When a movie touches you on an emotional level, you tend to like it more. But what’s really impressive is when you’re already loving a movie before that emotion hits you at all.
Ralph Breaks the Internet, the sequel to 2012’s Wreck-It Ralph, follows Ralph (John C. Reilly) and Vanellope (Sarah Silverman), two video game characters, as they discover a world outside of their arcade games–the internet.
In the previous movie, the two leads become unlikely best friends. Since then, they’ve spent every day with one another for six years straight. Ralph is perfectly content with his life, but Vanellope longs for something new. Her repetitive racing game is getting boring and she feels like her talents behind the wheel are being stifled. Ralph has the idea to “make” a new track inside her game by altering a lot of the programmed scenery. Vanellope loves it, but the actual human playing the game fights back when Vanellope tries to take over the controls and the game’s steering wheel breaks off. The arcade owner, Mr. Litwak (Ed O’Neill), doesn’t want to buy a new part on eBay since the game, itself, isn’t even worth all that much money, so he decides to unplug it indefinitely.
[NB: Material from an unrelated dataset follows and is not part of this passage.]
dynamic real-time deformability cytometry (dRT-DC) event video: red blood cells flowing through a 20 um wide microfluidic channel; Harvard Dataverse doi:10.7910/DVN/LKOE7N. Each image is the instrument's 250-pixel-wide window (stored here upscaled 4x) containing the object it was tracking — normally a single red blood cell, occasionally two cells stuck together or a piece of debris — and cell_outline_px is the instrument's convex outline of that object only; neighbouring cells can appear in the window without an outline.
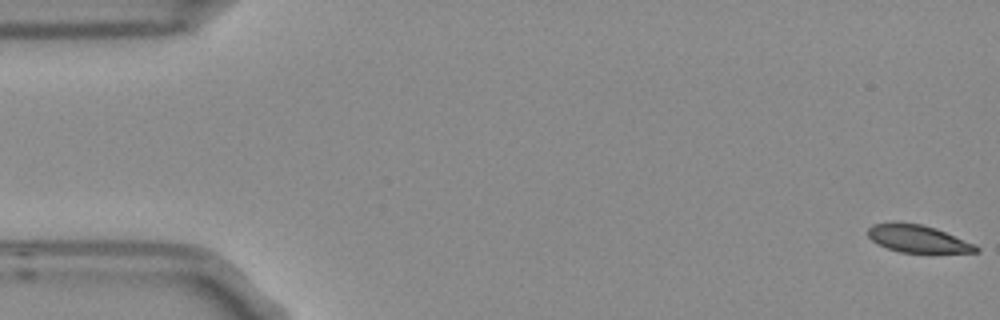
{"species": "Egyptian fruit bat (a non-hibernating species)", "species_latin": "Rousettus aegyptiacus", "temperature_condition": "room temperature", "stored_images_in_passage": 6, "segment_of_instrument_passage": [1, 2], "camera_frame_rate_fps": 3000, "um_per_image_px": 0.085, "frame": {"image": 1, "passage_image": 1, "time_ms": 0.0, "image_size_px": [1000, 320], "cell_outline_px": [[980, 252], [900, 252], [888, 248], [872, 240], [868, 236], [868, 228], [872, 224], [892, 220], [896, 220], [920, 224], [936, 228], [976, 244], [980, 248]], "centroid_in_image_um": [78.0, 20.25], "position_along_channel_um": 7.0, "area_um2": 17.51}}
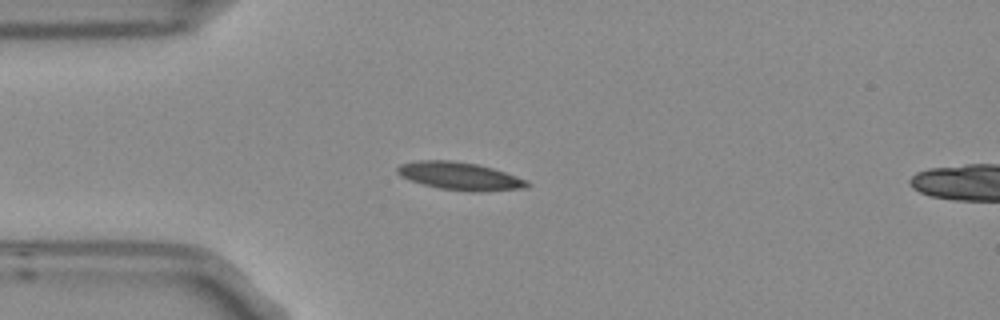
{"frame": {"image": 2, "passage_image": 5, "time_ms": 1.333, "image_size_px": [1000, 320], "cell_outline_px": [[532, 184], [528, 188], [480, 192], [468, 192], [440, 188], [408, 180], [400, 176], [396, 172], [396, 168], [400, 164], [416, 160], [452, 160], [476, 164], [492, 168], [528, 180]], "centroid_in_image_um": [39.09, 14.97], "position_along_channel_um": 45.9, "area_um2": 21.27}}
Determined to save his best friend’s game, Ralph has the idea to go into the internet himself to get a new steering wheel, taking Vanellope with him. Since the arcade’s wifi system is brand new, they have no idea what they’re in for. In their minds, they think the internet is just a new game. But upon arrival, they soon realize they’re competing with billions of other users to get around this physical incarnation of the world wide web. This metropolis is filled with skyscrapers representing actual websites like Google and Amazon, click-bait ads in the form of carnival barkers, and each human in the real world has a mini avatar version of themselves running around robotically like ants marching–except they’re inside pods from the Jetsons.
Ralph and Vanellope eventually find eBay and must now engage in a bidding war for the steering wheel. In one of the greatest scenes in comedic cinema history, they end up winning the item, but have no way of paying for it. This ignites their journey of trying to navigate the internet for real, figuring out how to make enough money (it’s a large sum) in 24 hours.
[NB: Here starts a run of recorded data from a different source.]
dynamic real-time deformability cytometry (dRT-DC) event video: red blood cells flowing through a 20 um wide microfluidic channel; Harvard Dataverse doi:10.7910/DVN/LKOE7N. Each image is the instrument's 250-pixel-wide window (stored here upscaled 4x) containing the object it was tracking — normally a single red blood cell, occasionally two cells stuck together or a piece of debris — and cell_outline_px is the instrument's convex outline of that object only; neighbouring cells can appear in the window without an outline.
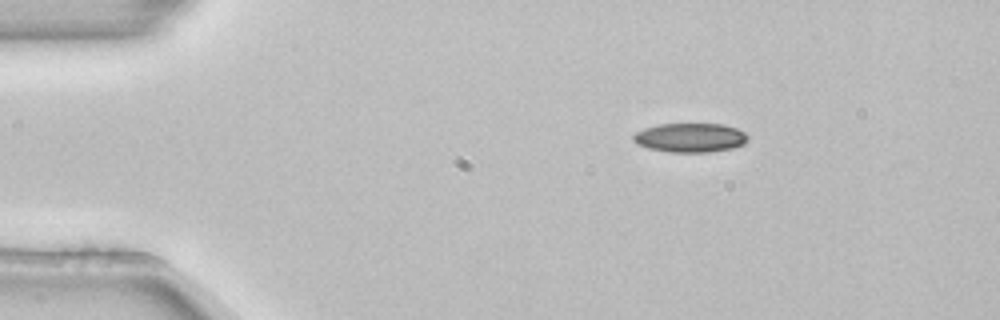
{"species": "common noctule bat (a hibernating species)", "species_latin": "Nyctalus noctula", "temperature_condition": "room temperature", "stored_images_in_passage": 3, "camera_frame_rate_fps": 3000, "um_per_image_px": 0.085, "animal": {"sex": "female", "body_mass_g": 22.7, "forearm_length_mm": 54.2}, "frame": {"image": 1, "passage_image": 1, "time_ms": 0.0, "image_size_px": [1000, 320], "cell_outline_px": [[748, 140], [744, 144], [732, 148], [708, 152], [668, 152], [648, 148], [636, 144], [632, 140], [632, 136], [636, 132], [644, 128], [660, 124], [724, 124], [736, 128], [744, 132], [748, 136]], "centroid_in_image_um": [58.65, 11.7], "position_along_channel_um": 26.3, "area_um2": 19.54}}
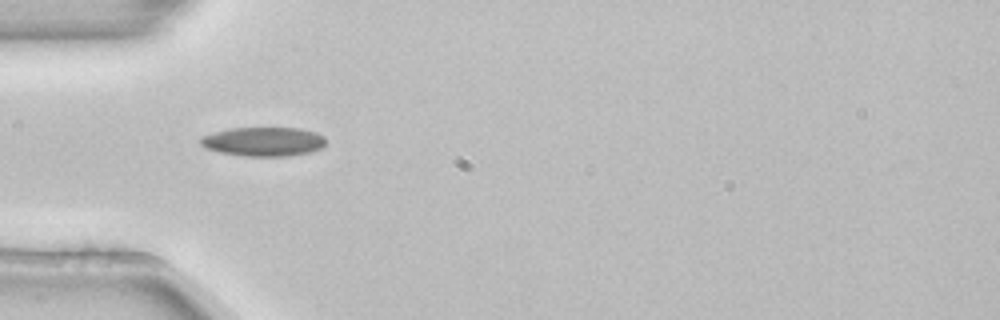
{"frame": {"image": 2, "passage_image": 3, "time_ms": 0.667, "image_size_px": [1000, 320], "cell_outline_px": [[324, 148], [312, 152], [288, 156], [244, 156], [220, 152], [208, 148], [200, 144], [200, 136], [232, 128], [300, 128], [316, 132], [324, 136]], "centroid_in_image_um": [22.44, 12.04], "position_along_channel_um": 62.6, "area_um2": 21.27}}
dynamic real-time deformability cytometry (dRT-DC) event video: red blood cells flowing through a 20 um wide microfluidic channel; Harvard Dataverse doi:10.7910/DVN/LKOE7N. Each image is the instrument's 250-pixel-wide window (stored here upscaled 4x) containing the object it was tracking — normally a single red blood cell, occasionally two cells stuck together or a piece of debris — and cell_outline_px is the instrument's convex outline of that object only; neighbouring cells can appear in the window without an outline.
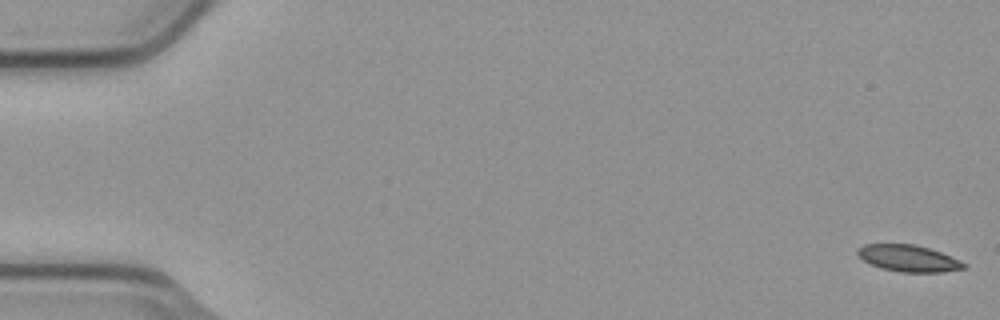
{"species": "common noctule bat (a hibernating species)", "species_latin": "Nyctalus noctula", "temperature_condition": "cold", "stored_images_in_passage": 5, "camera_frame_rate_fps": 3000, "um_per_image_px": 0.085, "animal": {"sex": "male", "body_mass_g": 23.1, "forearm_length_mm": 52.7}, "frame": {"image": 1, "passage_image": 1, "time_ms": 0.0, "image_size_px": [1000, 320], "cell_outline_px": [[968, 264], [964, 268], [940, 272], [900, 272], [884, 268], [872, 264], [864, 260], [856, 252], [856, 248], [864, 244], [916, 244], [952, 256]], "centroid_in_image_um": [77.23, 21.94], "position_along_channel_um": 7.8, "area_um2": 16.36}}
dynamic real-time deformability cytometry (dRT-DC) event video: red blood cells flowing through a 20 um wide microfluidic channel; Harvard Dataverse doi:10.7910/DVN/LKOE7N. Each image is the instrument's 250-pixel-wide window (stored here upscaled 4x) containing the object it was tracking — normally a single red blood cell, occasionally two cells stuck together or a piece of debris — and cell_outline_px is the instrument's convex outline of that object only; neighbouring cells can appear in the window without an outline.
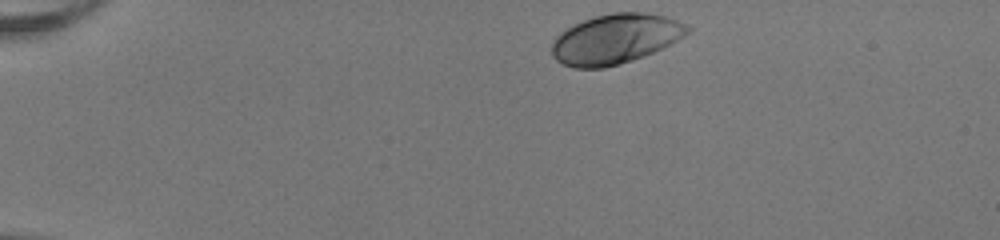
{"species": "human", "species_latin": "Homo sapiens", "temperature_condition": "room temperature", "stored_images_in_passage": 43, "camera_frame_rate_fps": 3000, "um_per_image_px": 0.085, "donor": {"sex": "female"}, "frame": {"image": 1, "passage_image": 1, "time_ms": 0.0, "image_size_px": [1000, 240], "cell_outline_px": [[692, 28], [684, 36], [672, 44], [644, 56], [620, 64], [604, 68], [576, 68], [564, 64], [556, 60], [552, 56], [552, 44], [556, 36], [560, 32], [584, 20], [596, 16], [612, 12], [644, 12], [664, 16], [676, 20]], "centroid_in_image_um": [52.32, 3.31], "position_along_channel_um": 32.7, "area_um2": 39.25}}
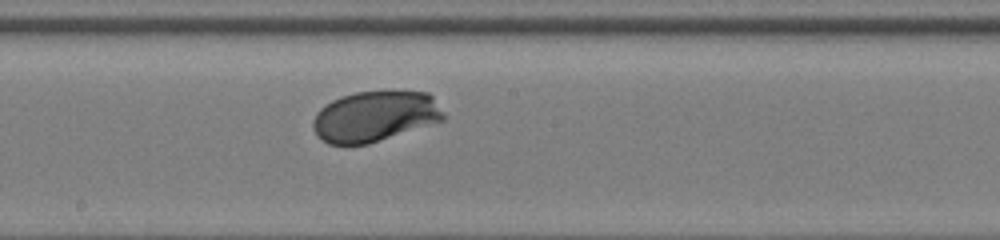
{"frame": {"image": 2, "passage_image": 21, "time_ms": 6.667, "image_size_px": [1000, 240], "cell_outline_px": [[444, 120], [368, 144], [328, 144], [316, 136], [312, 128], [312, 120], [316, 112], [320, 108], [332, 100], [340, 96], [356, 92], [428, 92], [432, 96], [444, 116]], "centroid_in_image_um": [31.8, 9.9], "position_along_channel_um": 216.4, "area_um2": 38.21}}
Ralph Breaks the Internet benefits from the relationships and functionality of the film universe being already established in the previous movie. Both Wreck-It Ralph and Ralph Breaks the Internet are gimmick-based, but this time around the gimmick isn’t the sole focus and doesn’t precede the film itself. The world of the internet is obviously infinitely larger than that of a small arcade, and because directorial duo, Rich Moore and Phil Johnston, know they can’t explore everything, they don’t try to. In Wreck-It Ralph, the world is so small that every nook and cranny has to be explored. And though that helps us get a good feel for things, those kind of requirements would have hindered a more natural flow of the narrative this time around. So Ralph Breaks the Internet doesn’t try to show us every intricacy of its world, but we never feel robbed of any aspect of this new premise and setting.
As for the emotional part mentioned above, this movie develops characters more naturally than any animated film I’ve seen other than the Toy Story franchise (except number 4). And without giving anything away, Ralph Breaks the Internet handles situations at the end the way Toy Story 4 should have handled them–and with relatively (and objectively) smaller stakes. Emotions get validated and character investment gets a proper payoff and acknowledgement. Sorry, I’m still bitter.
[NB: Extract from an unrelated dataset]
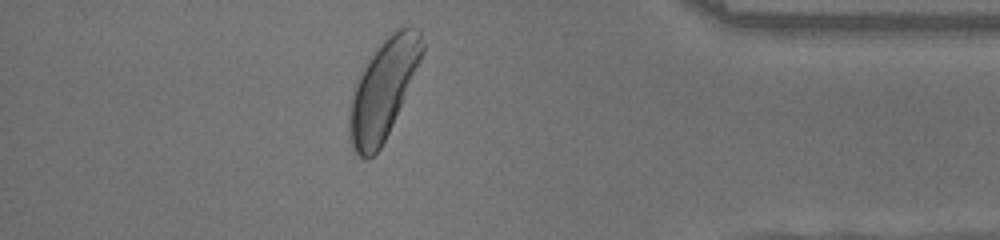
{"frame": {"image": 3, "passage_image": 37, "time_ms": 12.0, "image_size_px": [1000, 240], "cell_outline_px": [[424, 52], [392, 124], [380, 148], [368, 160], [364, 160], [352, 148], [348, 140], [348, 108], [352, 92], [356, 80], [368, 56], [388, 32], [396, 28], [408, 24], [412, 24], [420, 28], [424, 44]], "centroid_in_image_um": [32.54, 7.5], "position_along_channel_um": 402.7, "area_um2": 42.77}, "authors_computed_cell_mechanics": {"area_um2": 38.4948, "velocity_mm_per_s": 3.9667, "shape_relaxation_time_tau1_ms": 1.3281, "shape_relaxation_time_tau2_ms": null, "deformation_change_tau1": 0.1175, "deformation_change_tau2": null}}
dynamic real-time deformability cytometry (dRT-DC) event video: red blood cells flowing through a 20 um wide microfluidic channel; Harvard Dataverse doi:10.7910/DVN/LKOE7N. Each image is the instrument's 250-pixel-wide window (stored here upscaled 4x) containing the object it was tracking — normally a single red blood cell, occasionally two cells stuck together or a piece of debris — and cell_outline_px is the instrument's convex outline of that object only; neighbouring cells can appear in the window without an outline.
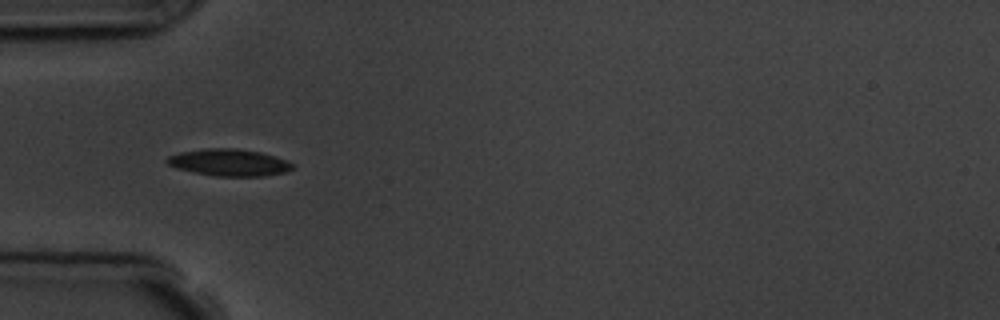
{"species": "common noctule bat (a hibernating species)", "species_latin": "Nyctalus noctula", "temperature_condition": "room temperature", "stored_images_in_passage": 8, "camera_frame_rate_fps": 3000, "um_per_image_px": 0.085, "animal": {"sex": "male", "body_mass_g": 19.5, "forearm_length_mm": 54.6}, "frame": {"image": 1, "passage_image": 6, "time_ms": 5.667, "image_size_px": [1000, 320], "cell_outline_px": [[292, 168], [284, 172], [260, 176], [216, 176], [176, 168], [168, 164], [164, 160], [168, 156], [180, 152], [208, 148], [236, 148], [260, 152], [276, 156], [292, 164]], "centroid_in_image_um": [19.43, 13.8], "position_along_channel_um": 65.6, "area_um2": 19.42}}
If Wreck-It Ralph was a brilliant “what if?” scenario, then Ralph Breaks the Internet is a brilliant “what if?” of a “what if?” scenario, taking what we love about the first film and raising the stakes. The world grows and so do our characters. We don’t get a villain because the real antagonist is the man in the mirror–oh yeah, and the great big world out there that helps you see that mirror more clearly. It can work for you or against you, depending on how well you utilize your own gifts.
I guarantee you this sequel isn’t just the cash grab you may think it is. Trust me, it’s really good! Personally, I liked it better than the first.